**TRY IT**
The answer is the full set of records below, transcribed exactly.

[Extracted records]
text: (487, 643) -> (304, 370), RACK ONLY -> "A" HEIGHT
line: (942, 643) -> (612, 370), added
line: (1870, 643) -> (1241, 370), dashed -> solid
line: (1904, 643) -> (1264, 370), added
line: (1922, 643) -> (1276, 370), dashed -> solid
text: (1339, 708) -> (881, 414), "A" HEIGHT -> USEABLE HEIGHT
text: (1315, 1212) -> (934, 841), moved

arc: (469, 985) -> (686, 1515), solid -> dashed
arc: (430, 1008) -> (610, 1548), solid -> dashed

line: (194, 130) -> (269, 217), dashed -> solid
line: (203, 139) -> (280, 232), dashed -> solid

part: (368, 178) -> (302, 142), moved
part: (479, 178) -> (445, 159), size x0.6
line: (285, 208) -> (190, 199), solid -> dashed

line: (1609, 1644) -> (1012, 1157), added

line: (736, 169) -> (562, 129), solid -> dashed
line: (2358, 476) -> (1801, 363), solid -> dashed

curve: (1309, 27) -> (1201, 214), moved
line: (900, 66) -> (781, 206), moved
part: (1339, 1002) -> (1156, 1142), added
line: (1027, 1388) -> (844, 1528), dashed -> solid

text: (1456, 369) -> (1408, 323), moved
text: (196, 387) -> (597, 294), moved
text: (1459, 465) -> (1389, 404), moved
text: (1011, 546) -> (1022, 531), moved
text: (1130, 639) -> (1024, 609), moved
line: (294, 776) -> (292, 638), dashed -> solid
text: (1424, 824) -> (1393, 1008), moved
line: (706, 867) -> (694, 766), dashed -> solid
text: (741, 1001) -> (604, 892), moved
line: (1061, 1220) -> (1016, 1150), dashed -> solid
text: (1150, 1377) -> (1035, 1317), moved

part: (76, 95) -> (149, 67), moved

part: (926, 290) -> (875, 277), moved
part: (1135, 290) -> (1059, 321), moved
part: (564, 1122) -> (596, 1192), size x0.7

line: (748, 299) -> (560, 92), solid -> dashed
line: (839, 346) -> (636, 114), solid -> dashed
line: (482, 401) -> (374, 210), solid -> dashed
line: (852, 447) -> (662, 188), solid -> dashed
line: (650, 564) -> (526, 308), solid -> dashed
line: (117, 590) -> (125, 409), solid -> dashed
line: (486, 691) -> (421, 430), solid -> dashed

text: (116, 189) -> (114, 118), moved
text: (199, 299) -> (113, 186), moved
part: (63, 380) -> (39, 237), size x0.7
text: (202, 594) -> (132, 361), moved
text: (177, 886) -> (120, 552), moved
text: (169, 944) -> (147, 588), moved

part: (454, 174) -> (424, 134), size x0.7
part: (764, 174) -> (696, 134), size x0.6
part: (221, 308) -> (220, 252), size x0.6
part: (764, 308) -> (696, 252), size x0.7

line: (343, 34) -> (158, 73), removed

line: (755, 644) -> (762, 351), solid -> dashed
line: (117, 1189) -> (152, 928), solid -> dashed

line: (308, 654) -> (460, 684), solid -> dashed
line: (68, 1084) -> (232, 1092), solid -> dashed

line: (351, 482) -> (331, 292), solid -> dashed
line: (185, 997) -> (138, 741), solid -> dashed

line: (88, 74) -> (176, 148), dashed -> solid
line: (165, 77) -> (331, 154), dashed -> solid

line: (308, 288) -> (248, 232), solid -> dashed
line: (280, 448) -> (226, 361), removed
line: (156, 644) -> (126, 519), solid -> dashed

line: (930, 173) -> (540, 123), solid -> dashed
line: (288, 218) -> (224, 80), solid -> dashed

**OUTPUT FOR THIS EXERCISE**
text: (487, 643) -> (304, 370), RACK ONLY -> "A" HEIGHT
line: (942, 643) -> (612, 370), added
line: (1870, 643) -> (1241, 370), dashed -> solid
line: (1904, 643) -> (1264, 370), added
line: (1922, 643) -> (1276, 370), dashed -> solid
text: (1339, 708) -> (881, 414), "A" HEIGHT -> USEABLE HEIGHT
text: (1315, 1212) -> (934, 841), moved

arc: (469, 985) -> (686, 1515), solid -> dashed
arc: (430, 1008) -> (610, 1548), solid -> dashed

line: (194, 130) -> (269, 217), dashed -> solid
line: (203, 139) -> (280, 232), dashed -> solid

part: (368, 178) -> (302, 142), moved
part: (479, 178) -> (445, 159), size x0.6
line: (285, 208) -> (190, 199), solid -> dashed

line: (1609, 1644) -> (1012, 1157), added

line: (736, 169) -> (562, 129), solid -> dashed
line: (2358, 476) -> (1801, 363), solid -> dashed

curve: (1309, 27) -> (1201, 214), moved
line: (900, 66) -> (781, 206), moved
part: (1339, 1002) -> (1156, 1142), added
line: (1027, 1388) -> (844, 1528), dashed -> solid

text: (1456, 369) -> (1408, 323), moved
text: (196, 387) -> (597, 294), moved
text: (1459, 465) -> (1389, 404), moved
text: (1011, 546) -> (1022, 531), moved
text: (1130, 639) -> (1024, 609), moved
line: (294, 776) -> (292, 638), dashed -> solid
text: (1424, 824) -> (1393, 1008), moved
line: (706, 867) -> (694, 766), dashed -> solid
text: (741, 1001) -> (604, 892), moved
line: (1061, 1220) -> (1016, 1150), dashed -> solid
text: (1150, 1377) -> (1035, 1317), moved

part: (76, 95) -> (149, 67), moved

part: (926, 290) -> (875, 277), moved
part: (1135, 290) -> (1059, 321), moved
part: (564, 1122) -> (596, 1192), size x0.7

line: (748, 299) -> (560, 92), solid -> dashed
line: (839, 346) -> (636, 114), solid -> dashed
line: (482, 401) -> (374, 210), solid -> dashed
line: (852, 447) -> (662, 188), solid -> dashed
line: (650, 564) -> (526, 308), solid -> dashed
line: (117, 590) -> (125, 409), solid -> dashed
line: (486, 691) -> (421, 430), solid -> dashed

text: (116, 189) -> (114, 118), moved
text: (199, 299) -> (113, 186), moved
part: (63, 380) -> (39, 237), size x0.7
text: (202, 594) -> (132, 361), moved
text: (177, 886) -> (120, 552), moved
text: (169, 944) -> (147, 588), moved

part: (454, 174) -> (424, 134), size x0.7
part: (764, 174) -> (696, 134), size x0.6
part: (221, 308) -> (220, 252), size x0.6
part: (764, 308) -> (696, 252), size x0.7

line: (343, 34) -> (158, 73), removed

line: (755, 644) -> (762, 351), solid -> dashed
line: (117, 1189) -> (152, 928), solid -> dashed

line: (308, 654) -> (460, 684), solid -> dashed
line: (68, 1084) -> (232, 1092), solid -> dashed

line: (351, 482) -> (331, 292), solid -> dashed
line: (185, 997) -> (138, 741), solid -> dashed

line: (88, 74) -> (176, 148), dashed -> solid
line: (165, 77) -> (331, 154), dashed -> solid

line: (308, 288) -> (248, 232), solid -> dashed
line: (280, 448) -> (226, 361), removed
line: (156, 644) -> (126, 519), solid -> dashed

line: (930, 173) -> (540, 123), solid -> dashed
line: (288, 218) -> (224, 80), solid -> dashed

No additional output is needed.